## begin

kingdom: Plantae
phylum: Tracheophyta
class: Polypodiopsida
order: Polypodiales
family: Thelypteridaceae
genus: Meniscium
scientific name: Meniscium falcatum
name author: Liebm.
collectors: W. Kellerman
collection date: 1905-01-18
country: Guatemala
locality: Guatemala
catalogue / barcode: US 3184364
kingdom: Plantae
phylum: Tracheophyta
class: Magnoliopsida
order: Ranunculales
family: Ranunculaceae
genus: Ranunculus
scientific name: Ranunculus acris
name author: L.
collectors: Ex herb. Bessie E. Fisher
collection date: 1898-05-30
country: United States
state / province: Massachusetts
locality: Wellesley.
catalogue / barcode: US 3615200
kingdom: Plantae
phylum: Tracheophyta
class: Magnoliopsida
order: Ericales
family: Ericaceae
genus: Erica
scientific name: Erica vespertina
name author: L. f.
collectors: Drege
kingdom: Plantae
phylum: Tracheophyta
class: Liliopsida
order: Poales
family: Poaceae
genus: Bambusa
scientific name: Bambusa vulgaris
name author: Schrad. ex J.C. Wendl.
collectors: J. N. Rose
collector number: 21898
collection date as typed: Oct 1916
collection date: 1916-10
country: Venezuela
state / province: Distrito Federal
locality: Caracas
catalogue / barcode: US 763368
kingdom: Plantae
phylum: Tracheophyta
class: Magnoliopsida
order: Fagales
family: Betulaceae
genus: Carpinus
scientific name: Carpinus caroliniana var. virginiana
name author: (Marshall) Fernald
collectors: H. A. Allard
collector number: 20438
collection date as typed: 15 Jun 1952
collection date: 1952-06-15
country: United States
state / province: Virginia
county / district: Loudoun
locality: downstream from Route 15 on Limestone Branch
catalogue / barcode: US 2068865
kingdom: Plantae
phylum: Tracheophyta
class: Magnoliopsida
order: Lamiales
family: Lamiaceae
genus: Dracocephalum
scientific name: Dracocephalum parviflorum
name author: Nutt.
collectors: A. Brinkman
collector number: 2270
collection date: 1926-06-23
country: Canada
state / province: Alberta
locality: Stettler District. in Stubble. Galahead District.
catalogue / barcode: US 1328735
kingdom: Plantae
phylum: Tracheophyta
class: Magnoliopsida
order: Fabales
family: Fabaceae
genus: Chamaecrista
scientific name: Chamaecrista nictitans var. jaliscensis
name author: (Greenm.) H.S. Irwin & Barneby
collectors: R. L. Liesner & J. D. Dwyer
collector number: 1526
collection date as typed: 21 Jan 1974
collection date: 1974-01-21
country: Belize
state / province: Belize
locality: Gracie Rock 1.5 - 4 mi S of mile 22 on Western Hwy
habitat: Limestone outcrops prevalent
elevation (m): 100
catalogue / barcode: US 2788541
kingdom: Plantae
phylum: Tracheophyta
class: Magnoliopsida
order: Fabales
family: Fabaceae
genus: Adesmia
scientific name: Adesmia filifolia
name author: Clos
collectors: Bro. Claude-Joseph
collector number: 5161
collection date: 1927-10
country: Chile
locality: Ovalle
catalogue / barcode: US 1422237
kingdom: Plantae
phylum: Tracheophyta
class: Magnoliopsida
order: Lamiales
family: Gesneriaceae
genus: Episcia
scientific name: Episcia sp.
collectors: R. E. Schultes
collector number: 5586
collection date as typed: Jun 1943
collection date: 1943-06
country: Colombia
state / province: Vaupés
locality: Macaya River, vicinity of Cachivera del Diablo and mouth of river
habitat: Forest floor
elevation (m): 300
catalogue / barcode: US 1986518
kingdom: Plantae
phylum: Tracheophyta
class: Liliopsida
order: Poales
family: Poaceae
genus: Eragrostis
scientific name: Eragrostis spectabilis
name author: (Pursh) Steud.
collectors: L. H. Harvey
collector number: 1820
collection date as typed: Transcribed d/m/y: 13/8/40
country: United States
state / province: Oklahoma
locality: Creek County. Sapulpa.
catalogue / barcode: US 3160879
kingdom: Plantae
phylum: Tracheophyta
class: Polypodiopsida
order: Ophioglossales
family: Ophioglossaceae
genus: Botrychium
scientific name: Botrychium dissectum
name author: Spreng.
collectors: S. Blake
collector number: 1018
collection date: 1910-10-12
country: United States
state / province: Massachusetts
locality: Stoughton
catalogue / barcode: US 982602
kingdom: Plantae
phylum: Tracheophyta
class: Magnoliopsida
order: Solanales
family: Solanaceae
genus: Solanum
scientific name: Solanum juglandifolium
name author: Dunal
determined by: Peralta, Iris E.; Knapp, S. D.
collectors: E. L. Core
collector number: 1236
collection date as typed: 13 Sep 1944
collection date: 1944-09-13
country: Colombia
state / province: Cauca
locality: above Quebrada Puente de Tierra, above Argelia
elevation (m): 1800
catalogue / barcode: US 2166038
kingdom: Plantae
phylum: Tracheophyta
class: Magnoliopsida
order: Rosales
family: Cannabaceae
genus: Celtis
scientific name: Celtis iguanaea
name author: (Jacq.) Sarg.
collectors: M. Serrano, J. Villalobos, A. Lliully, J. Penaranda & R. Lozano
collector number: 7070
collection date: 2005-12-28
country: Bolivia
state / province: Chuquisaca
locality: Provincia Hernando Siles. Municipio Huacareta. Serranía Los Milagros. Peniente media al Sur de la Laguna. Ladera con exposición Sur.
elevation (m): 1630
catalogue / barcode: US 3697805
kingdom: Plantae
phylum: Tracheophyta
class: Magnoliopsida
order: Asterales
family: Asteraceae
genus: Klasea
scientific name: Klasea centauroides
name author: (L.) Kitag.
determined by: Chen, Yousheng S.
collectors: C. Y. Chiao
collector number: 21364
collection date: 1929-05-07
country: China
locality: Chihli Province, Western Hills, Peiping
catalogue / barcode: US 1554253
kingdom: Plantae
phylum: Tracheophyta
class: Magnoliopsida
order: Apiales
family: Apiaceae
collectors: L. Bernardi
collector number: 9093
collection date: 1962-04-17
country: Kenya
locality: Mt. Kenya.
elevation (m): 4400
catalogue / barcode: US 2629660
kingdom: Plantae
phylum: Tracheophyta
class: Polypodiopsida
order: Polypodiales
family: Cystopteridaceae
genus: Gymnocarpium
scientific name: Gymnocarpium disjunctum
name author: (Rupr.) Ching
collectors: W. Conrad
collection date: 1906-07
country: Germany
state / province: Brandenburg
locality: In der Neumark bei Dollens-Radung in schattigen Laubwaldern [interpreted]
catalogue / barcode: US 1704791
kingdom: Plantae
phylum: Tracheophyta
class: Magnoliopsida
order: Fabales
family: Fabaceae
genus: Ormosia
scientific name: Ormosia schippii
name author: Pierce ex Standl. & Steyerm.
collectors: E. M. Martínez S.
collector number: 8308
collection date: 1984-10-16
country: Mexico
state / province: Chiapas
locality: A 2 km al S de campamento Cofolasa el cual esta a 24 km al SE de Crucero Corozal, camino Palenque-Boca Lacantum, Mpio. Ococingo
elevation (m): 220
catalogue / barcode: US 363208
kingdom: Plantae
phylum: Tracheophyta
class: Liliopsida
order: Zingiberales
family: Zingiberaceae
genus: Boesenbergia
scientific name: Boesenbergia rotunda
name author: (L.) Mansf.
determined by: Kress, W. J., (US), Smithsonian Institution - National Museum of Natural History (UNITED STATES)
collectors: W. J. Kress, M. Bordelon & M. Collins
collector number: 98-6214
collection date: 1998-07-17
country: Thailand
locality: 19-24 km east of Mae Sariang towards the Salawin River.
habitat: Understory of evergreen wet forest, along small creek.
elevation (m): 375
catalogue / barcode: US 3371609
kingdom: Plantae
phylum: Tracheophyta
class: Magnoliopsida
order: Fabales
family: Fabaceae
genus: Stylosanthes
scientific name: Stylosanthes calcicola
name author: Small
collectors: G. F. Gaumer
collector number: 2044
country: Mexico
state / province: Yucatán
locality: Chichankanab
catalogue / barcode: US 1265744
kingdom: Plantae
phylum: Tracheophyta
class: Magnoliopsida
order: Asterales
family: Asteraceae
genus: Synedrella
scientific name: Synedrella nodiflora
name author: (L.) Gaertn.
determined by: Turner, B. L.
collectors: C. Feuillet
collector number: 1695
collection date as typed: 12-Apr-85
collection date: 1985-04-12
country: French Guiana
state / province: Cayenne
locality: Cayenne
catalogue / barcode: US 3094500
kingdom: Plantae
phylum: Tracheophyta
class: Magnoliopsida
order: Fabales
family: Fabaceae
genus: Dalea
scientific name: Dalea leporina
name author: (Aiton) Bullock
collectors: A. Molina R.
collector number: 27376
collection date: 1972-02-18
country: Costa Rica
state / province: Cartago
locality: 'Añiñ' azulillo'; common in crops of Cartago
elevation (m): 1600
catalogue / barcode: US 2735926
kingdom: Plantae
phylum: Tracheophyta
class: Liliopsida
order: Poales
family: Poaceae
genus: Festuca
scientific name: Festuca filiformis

## end

• _What to work on_:
Please output the records, from their first line through the line containing "collector number: 2270", both included, as a Markdown table with the columns Row and Entry. Number each row and leave out blank lines.

• _Solved exercise_:
| Row | Entry |
|---|---|
| 1 | kingdom: Plantae |
| 2 | phylum: Tracheophyta |
| 3 | class: Polypodiopsida |
| 4 | order: Polypodiales |
| 5 | family: Thelypteridaceae |
| 6 | genus: Meniscium |
| 7 | scientific name: Meniscium falcatum |
| 8 | name author: Liebm. |
| 9 | collectors: W. Kellerman |
| 10 | collection date: 1905-01-18 |
| 11 | country: Guatemala |
| 12 | locality: Guatemala |
| 13 | catalogue / barcode: US 3184364 |
| 14 | kingdom: Plantae |
| 15 | phylum: Tracheophyta |
| 16 | class: Magnoliopsida |
| 17 | order: Ranunculales |
| 18 | family: Ranunculaceae |
| 19 | genus: Ranunculus |
| 20 | scientific name: Ranunculus acris |
| 21 | name author: L. |
| 22 | collectors: Ex herb. Bessie E. Fisher |
| 23 | collection date: 1898-05-30 |
| 24 | country: United States |
| 25 | state / province: Massachusetts |
| 26 | locality: Wellesley. |
| 27 | catalogue / barcode: US 3615200 |
| 28 | kingdom: Plantae |
| 29 | phylum: Tracheophyta |
| 30 | class: Magnoliopsida |
| 31 | order: Ericales |
| 32 | family: Ericaceae |
| 33 | genus: Erica |
| 34 | scientific name: Erica vespertina |
| 35 | name author: L. f. |
| 36 | collectors: Drege |
| 37 | kingdom: Plantae |
| 38 | phylum: Tracheophyta |
| 39 | class: Liliopsida |
| 40 | order: Poales |
| 41 | family: Poaceae |
| 42 | genus: Bambusa |
| 43 | scientific name: Bambusa vulgaris |
| 44 | name author: Schrad. ex J.C. Wendl. |
| 45 | collectors: J. N. Rose |
| 46 | collector number: 21898 |
| 47 | collection date as typed: Oct 1916 |
| 48 | collection date: 1916-10 |
| 49 | country: Venezuela |
| 50 | state / province: Distrito Federal |
| 51 | locality: Caracas |
| 52 | catalogue / barcode: US 763368 |
| 53 | kingdom: Plantae |
| 54 | phylum: Tracheophyta |
| 55 | class: Magnoliopsida |
| 56 | order: Fagales |
| 57 | family: Betulaceae |
| 58 | genus: Carpinus |
| 59 | scientific name: Carpinus caroliniana var. virginiana |
| 60 | name author: (Marshall) Fernald |
| 61 | collectors: H. A. Allard |
| 62 | collector number: 20438 |
| 63 | collection date as typed: 15 Jun 1952 |
| 64 | collection date: 1952-06-15 |
| 65 | country: United States |
| 66 | state / province: Virginia |
| 67 | county / district: Loudoun |
| 68 | locality: downstream from Route 15 on Limestone Branch |
| 69 | catalogue / barcode: US 2068865 |
| 70 | kingdom: Plantae |
| 71 | phylum: Tracheophyta |
| 72 | class: Magnoliopsida |
| 73 | order: Lamiales |
| 74 | family: Lamiaceae |
| 75 | genus: Dracocephalum |
| 76 | scientific name: Dracocephalum parviflorum |
| 77 | name author: Nutt. |
| 78 | collectors: A. Brinkman |
| 79 | collector number: 2270 |